[Extracted data — start]
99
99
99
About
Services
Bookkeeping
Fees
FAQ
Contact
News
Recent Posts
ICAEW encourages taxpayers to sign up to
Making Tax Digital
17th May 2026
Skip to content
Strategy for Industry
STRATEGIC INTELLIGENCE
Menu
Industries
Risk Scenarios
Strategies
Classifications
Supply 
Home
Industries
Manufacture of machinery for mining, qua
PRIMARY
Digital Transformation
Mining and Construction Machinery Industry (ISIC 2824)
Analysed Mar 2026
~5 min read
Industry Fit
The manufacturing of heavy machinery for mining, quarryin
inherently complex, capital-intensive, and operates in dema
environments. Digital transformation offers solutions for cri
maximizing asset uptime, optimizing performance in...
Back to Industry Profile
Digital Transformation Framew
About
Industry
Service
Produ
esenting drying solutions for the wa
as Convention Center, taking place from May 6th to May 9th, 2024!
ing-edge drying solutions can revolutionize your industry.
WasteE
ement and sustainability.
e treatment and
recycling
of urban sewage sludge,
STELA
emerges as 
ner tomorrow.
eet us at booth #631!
[Extracted data — finish]
Could you restate every record above word for word?

### Response area
99
99
99
About
Services
Bookkeeping
Fees
FAQ
Contact
News
Recent Posts
ICAEW encourages taxpayers to sign up to
Making Tax Digital
17th May 2026
Skip to content
Strategy for Industry
STRATEGIC INTELLIGENCE
Menu
Industries
Risk Scenarios
Strategies
Classifications
Supply 
Home
Industries
Manufacture of machinery for mining, qua
PRIMARY
Digital Transformation
Mining and Construction Machinery Industry (ISIC 2824)
Analysed Mar 2026
~5 min read
Industry Fit
The manufacturing of heavy machinery for mining, quarryin
inherently complex, capital-intensive, and operates in dema
environments. Digital transformation offers solutions for cri
maximizing asset uptime, optimizing performance in...
Back to Industry Profile
Digital Transformation Framew
About
Industry
Service
Produ
esenting drying solutions for the wa
as Convention Center, taking place from May 6th to May 9th, 2024!
ing-edge drying solutions can revolutionize your industry.
WasteE
ement and sustainability.
e treatment and
recycling
of urban sewage sludge,
STELA
emerges as 
ner tomorrow.
eet us at booth #631!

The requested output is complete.